TEXTAUSZUG:
# Debian 3.0 - CDs



## Arne Buchwald (25. Juli 2002)

Hallo,

ich weiß keinen besseren Ort, wo ich mein Gesuch posten könnte.

Seit kurzem ist ja die "stable" Version von Debian 3.0 draußen. Ein Freund und ich wollen unsere Schulserver auf Debian umstellen - wollten jedoch erstmal vor zu Hause testen, damit dann in der Schule nicht alles schief geht .... 

Da Debian ja meines Wissens frei kopiert und installiert werden darf, würde ich mich freuen, wenn mir jemand Kopien der 7CDs zuschicken könnte; enstehende Kosten ersetze ich natürlich. Ein deutscher "Debian-Partner", der auf der Debian-Seite aufgelistet ist, will für die Kopien der 7CDs 40€ haben und das übersteigt IMHO deutlich die Selbstkosten.

Kann erst Sonntag Nacht / Montag antworten, da ich übers Wochenende noch wegfahre.

_@Admin/Mods: Falls Debian nicht frei kopiert werden darf, bitte ich darum, mein Posting sofort zu löschen._


----------



## Christian Fein (25. Juli 2002)

ANWEISUNG A:
Such aus den folgenden Zeilen alle heraus, in denen die Zeichenfolge „kern“ vorkommt, und gib sie wieder. Achte dabei auf Groß- und Kleinschreibung.

EXTRAHIERTE DATEN:
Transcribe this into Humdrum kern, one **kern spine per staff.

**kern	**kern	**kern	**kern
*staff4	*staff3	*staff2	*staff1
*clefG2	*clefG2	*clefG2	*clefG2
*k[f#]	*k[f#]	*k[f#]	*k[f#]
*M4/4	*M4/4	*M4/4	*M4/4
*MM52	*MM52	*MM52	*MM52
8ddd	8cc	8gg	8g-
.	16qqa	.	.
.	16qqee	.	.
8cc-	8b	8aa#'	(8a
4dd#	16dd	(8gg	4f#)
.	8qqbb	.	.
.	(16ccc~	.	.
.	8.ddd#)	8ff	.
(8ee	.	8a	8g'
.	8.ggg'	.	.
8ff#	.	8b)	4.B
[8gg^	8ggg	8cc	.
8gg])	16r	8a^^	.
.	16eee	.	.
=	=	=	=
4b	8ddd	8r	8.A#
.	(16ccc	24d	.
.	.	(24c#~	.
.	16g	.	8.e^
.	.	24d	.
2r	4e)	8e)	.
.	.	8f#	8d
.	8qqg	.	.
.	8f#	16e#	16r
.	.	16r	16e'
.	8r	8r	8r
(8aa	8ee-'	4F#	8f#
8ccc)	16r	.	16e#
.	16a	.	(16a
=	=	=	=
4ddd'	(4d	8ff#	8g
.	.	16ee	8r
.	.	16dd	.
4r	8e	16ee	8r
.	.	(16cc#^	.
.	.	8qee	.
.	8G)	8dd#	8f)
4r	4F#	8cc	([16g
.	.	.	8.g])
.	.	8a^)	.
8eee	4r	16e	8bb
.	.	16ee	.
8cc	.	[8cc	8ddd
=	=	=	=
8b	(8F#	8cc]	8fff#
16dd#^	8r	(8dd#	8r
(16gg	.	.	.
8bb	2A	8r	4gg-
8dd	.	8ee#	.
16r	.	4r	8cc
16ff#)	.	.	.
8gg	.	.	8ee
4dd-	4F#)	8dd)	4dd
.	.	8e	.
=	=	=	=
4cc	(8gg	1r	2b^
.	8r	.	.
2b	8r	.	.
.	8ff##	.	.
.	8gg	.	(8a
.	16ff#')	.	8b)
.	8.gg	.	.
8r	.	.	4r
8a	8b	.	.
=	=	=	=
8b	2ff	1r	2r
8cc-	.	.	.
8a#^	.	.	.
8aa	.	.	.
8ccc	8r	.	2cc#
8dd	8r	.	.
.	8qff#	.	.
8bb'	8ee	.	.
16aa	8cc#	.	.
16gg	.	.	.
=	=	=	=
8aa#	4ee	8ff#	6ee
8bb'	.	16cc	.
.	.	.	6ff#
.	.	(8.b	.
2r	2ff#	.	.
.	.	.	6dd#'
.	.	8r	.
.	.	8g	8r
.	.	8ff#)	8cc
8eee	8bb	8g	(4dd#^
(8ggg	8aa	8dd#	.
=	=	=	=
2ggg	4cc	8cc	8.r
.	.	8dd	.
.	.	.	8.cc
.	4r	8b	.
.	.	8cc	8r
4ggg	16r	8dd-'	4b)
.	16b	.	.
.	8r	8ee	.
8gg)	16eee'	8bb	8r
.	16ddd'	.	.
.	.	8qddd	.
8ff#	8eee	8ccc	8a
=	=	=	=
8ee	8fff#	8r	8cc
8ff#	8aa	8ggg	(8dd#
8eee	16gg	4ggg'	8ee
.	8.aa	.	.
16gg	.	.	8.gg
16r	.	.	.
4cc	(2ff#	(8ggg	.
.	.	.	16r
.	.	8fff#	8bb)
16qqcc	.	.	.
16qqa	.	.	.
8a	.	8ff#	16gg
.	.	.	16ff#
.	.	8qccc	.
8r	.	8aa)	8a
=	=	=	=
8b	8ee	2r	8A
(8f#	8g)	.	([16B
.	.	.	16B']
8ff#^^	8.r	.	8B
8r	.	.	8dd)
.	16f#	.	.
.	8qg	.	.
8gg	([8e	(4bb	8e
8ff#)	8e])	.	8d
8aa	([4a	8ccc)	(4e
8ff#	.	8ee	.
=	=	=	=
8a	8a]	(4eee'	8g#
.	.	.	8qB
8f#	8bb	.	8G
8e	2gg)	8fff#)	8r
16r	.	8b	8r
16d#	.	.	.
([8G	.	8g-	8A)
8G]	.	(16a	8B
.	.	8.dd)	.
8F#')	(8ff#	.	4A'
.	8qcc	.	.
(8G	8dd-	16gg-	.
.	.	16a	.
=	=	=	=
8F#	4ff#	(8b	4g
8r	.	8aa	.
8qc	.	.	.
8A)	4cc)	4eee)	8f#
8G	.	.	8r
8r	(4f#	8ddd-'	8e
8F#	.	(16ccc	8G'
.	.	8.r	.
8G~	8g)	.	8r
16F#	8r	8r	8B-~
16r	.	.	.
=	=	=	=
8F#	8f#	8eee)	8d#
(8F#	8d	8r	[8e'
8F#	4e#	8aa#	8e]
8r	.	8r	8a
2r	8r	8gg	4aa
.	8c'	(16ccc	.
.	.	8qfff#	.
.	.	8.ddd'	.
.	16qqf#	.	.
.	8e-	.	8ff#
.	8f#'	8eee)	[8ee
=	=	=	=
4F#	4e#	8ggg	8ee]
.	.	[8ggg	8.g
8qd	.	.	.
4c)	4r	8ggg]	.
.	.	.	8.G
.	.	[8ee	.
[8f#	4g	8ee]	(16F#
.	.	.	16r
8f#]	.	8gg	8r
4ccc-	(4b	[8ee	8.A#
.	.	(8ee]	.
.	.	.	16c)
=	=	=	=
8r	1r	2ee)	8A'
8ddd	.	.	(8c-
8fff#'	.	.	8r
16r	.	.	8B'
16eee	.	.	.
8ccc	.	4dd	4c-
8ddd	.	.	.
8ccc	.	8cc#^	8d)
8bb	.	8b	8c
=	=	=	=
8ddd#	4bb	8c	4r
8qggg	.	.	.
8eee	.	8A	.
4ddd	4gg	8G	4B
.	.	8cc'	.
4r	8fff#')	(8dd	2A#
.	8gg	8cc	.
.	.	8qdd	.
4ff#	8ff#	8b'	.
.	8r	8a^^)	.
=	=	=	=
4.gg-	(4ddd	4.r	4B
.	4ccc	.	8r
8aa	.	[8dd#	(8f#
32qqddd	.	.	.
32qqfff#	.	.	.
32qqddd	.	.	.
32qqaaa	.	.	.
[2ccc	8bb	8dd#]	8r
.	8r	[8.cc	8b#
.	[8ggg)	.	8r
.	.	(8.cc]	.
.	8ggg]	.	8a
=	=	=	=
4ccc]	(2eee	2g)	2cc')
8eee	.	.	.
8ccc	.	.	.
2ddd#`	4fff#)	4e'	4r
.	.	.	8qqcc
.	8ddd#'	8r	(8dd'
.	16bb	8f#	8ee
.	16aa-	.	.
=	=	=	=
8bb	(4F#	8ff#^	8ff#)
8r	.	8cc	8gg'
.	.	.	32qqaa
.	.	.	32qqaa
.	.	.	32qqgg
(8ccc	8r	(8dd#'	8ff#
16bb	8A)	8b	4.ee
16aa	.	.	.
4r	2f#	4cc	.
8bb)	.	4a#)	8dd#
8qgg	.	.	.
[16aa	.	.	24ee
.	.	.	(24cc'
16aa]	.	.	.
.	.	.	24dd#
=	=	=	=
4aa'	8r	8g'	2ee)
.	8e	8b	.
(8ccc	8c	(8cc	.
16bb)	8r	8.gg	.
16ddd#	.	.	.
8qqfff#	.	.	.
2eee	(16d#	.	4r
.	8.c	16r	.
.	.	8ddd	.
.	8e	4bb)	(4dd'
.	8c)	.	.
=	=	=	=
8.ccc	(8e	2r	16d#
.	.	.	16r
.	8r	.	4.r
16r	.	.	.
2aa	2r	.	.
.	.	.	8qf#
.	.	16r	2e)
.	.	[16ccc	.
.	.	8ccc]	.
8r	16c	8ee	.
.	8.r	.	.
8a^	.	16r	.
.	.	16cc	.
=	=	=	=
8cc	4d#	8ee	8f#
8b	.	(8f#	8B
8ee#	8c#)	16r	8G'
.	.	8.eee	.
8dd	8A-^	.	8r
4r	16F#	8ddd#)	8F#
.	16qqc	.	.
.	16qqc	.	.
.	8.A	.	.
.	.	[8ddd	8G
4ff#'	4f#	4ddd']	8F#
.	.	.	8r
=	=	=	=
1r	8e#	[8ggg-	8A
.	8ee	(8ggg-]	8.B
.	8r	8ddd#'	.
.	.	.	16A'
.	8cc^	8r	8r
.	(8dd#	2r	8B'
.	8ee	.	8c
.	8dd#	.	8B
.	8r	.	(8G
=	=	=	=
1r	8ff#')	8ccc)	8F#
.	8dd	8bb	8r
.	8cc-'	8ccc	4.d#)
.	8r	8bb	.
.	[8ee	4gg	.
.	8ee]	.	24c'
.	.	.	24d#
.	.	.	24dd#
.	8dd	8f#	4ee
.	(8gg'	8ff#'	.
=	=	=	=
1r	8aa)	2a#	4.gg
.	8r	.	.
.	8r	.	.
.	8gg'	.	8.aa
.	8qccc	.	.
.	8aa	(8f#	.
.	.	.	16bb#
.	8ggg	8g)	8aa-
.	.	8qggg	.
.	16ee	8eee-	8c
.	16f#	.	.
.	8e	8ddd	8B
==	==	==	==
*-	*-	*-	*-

ANWEISUNG B:
Kürze den Absatz im Textauszug, der mit „Da Debian ja meines Wissens“ beginnt, und behalte dabei seine wesentlichen Fakten bei.

SCHRIFTLICHE ANTWORT A:
Transcribe this into Humdrum kern, one **kern spine per staff.
**kern	**kern	**kern	**kern

SCHRIFTLICHE ANTWORT B:
Debian darf meines Wissens frei kopiert und installiert werden. Deshalb bitte ich darum, mir Kopien der 7 CDs zuzuschicken, und ersetze die Kosten. Ein deutscher Debian-Partner von der Debian-Seite verlangt dafür 40 €. Das übersteigt meiner Meinung nach deutlich die Selbstkosten.